Le Cambodge a enfin entrouvert la porte aux cryptomonnaies, en quelque sorte. Pour la première fois, la Banque nationale du Cambodge (BNC) autorise les banques commerciales et les sociétés de paiement à gérer les stablecoins et autres cryptomonnaies adossées à des actifs réels.
Mais si vous êtes un Bitcoin ou d'Ether, ne vous réjouissez pas trop vite. Ces cryptomonnaies restent interdites et le gouvernement ne compte pas revenir sur sa décision. Cette mesure a été annoncée le 27 décembre, au lendemain d'une directive.
Cette nouvelle loi autorise les stablecoins, mais sous de nombreuses conditions. Les institutions financières doivent se conformer aux règles de la NBC.
L'histoire chaotique du Cambodge avec les cryptomonnaies
Le Cambodge a toujours été hostile aux cryptomonnaies. Auparavant, leur commerce était tout simplement illégal. Les autorités invoquaient des risques tels que le blanchiment d'argent, les escroqueries et les transactions douteuses au marché noir. Ces monnaies ont été l'ennemi public numéro un pendant des années.
Mais ils n'ont pas manqué de remarquer l'essor mondial des cryptomonnaies. Face à tracinternational pour les cryptomonnaies, la NBC a décidé de rattraper son retard sans perdre le contrôle. C'est ainsi qu'ont été mises en place les mesures de décembre : une approche mesurée et rigoureusement encadrée de l'adoption des cryptomonnaies.
La nature décentralisée des cryptomonnaies en fait un véritable casse-tête en matière de réglementation, de fiscalité et trac. Il a toutefois admis que les banques pourraient engranger des revenus considérables grâce aux frais d'utilisation si elles se lançaient dans le secteur des cryptomonnaies. En 2020, la Banque nationale de Chine (NBC) a lancé Bakong, sa propre monnaie numérique de banque centrale (MNBC).
Bakong visait à réduire la dépendance du pays au dollar américain et à offrir à la population un système de paiement numérique local. Fin 2024, Bakong comptait, selon les informations, 200 000 utilisateurs actifs et avait traité 1,4 million de transactions pour un montant de 500 millions de dollars.
Mais rien que cette année, le gouvernement a bloqué l'accès à 16 grandes plateformes d'échange de cryptomonnaies, dont Binance et Coinbase, faute de licences adéquates. Pourtant, le Cambodge figure parmi les 20 premiers pays au monde en termes d'utilisation des cryptomonnaies par habitant.

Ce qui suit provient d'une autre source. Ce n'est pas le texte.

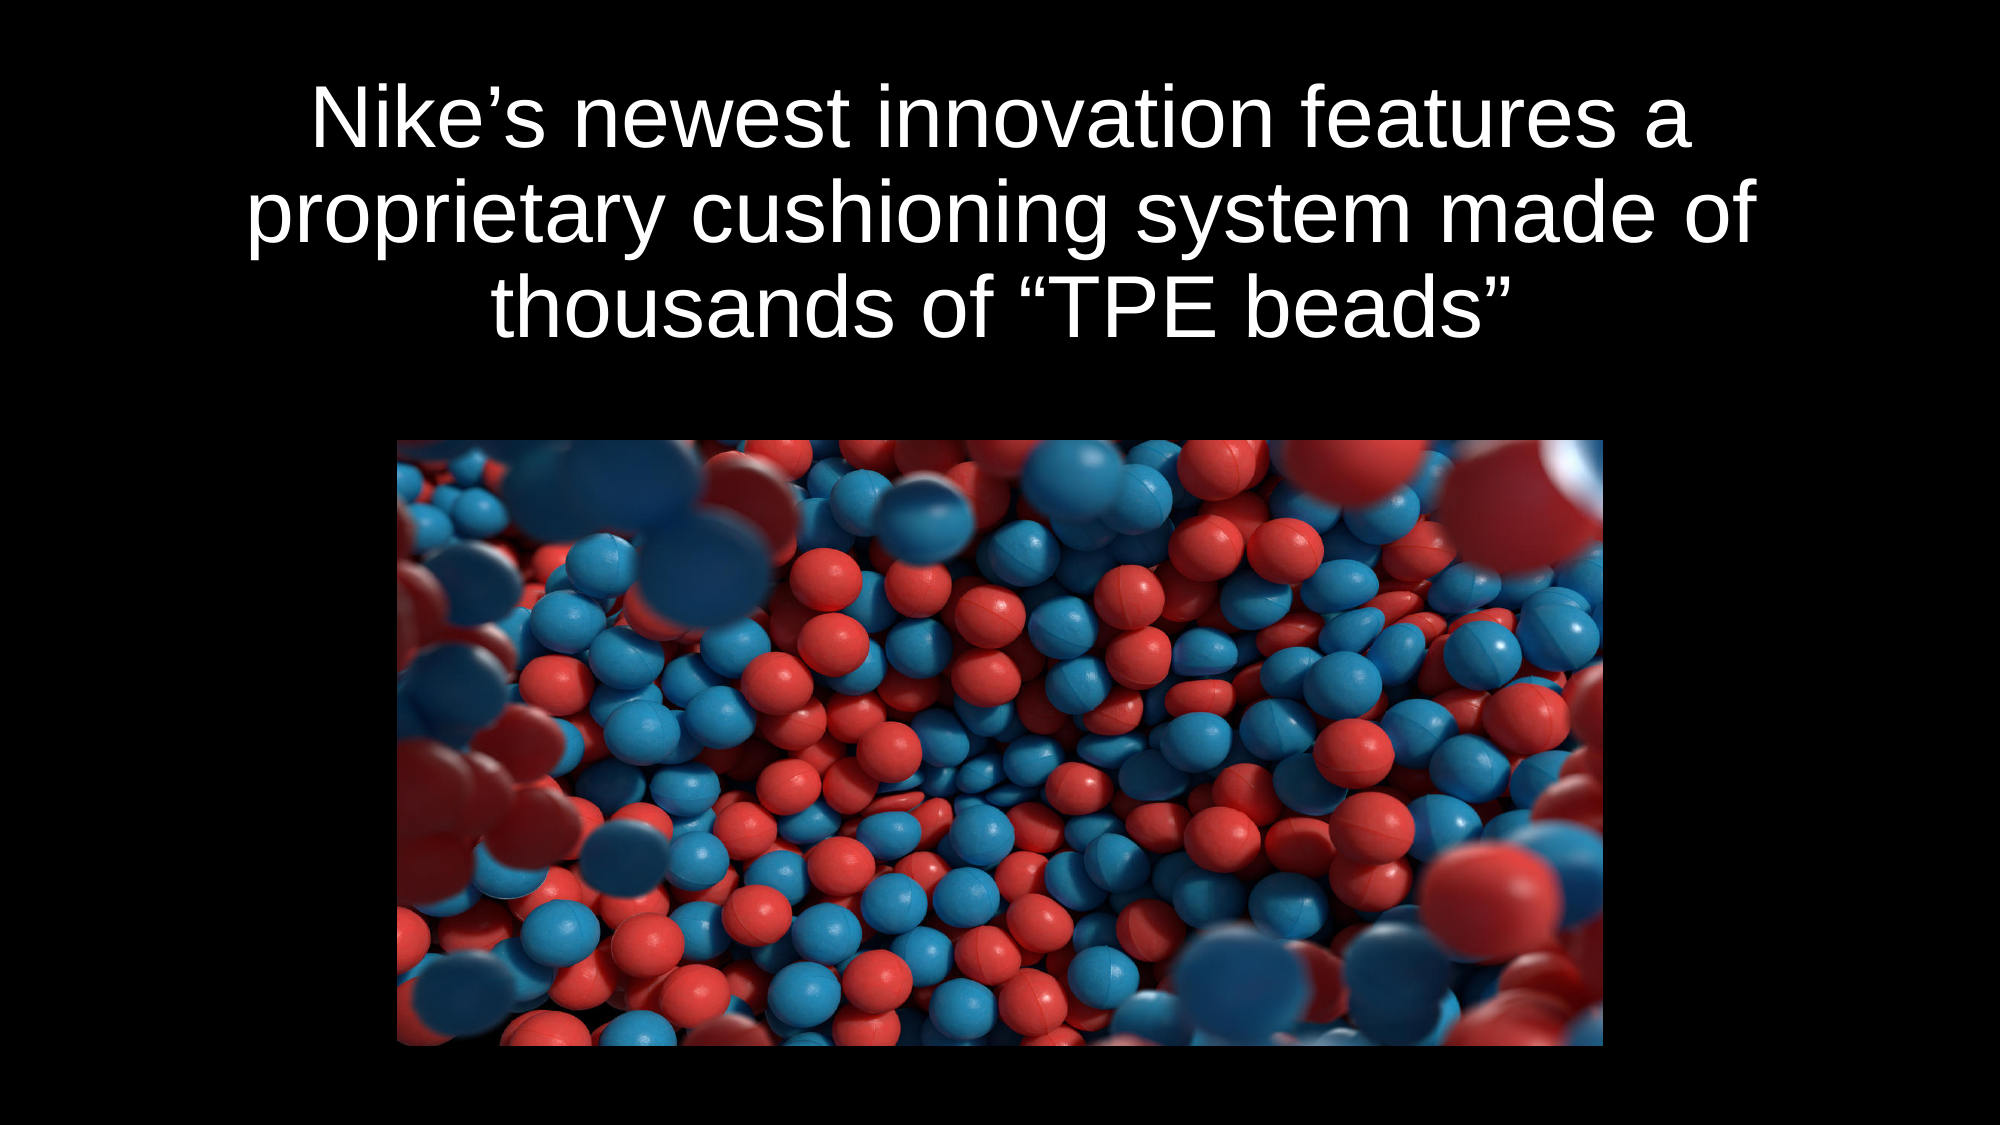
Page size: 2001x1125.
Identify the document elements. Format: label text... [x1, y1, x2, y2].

picture [397, 440, 1603, 1046]
subtitle Nike’s newest innovation features a proprietary cushioning system made of thousands of “TPE beads” [82, 64, 1922, 364]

Environ 70 % des transactions s'effectuent via des plateformes d'échange centralisées, ce qui prouve que les Cambodgiens s'adaptent aux cryptomonnaies malgré les lourdeurs administratives. Statista estime que le marché cambodgien des cryptomonnaies générera 8 millions de dollars de revenus d'ici fin 2024. Cependant, la croissance devrait ralentir en 2025 avec le durcissement de la réglementation et l'intensification de la concurrence des acteurs internationaux.
Les défis de la crypto au Cambodge
L'expérience cambodgienne en matière de cryptomonnaies n'est pas sans difficultés. La réglementation stricte du gouvernement est motivée par la peur. L'Office des Nations Unies contre la drogue et le crime a d'ailleurs signalé le Cambodge comme un foyer d'escroqueries liées aux cryptomonnaies.
Il existe également un important déficit de connaissances. La NBC a souligné l'importance de sensibiliser le public aux risques liés aux cryptomonnaies, mais c'est plus facile à dire qu'à faire. Faute d'une information adéquate, les Cambodgiens continuent d'être victimes d'escroqueries.
Se pose ensuite le problème de l'infrastructure. Si Bakong a ouvert la voie aux paiements numériques, cela ne suffit pas. Des plateformes comme Royal Group Exchange (RGX) n'en sont qu'à leurs débuts et fonctionnent dans un cadre réglementaire expérimental mis en place par l'Autorité cambodgienne de régulation des valeurs mobilières (SERC).
Le cadre de test permet aux entreprises d'expérimenter leurs services sous étroite supervision gouvernementale, mais le passage à l'échelle supérieure nécessitera du temps, des ressources financières et de la confiance. Pour l'instant, la Banque nationale de Chine (NBC) semble privilégier les stablecoins.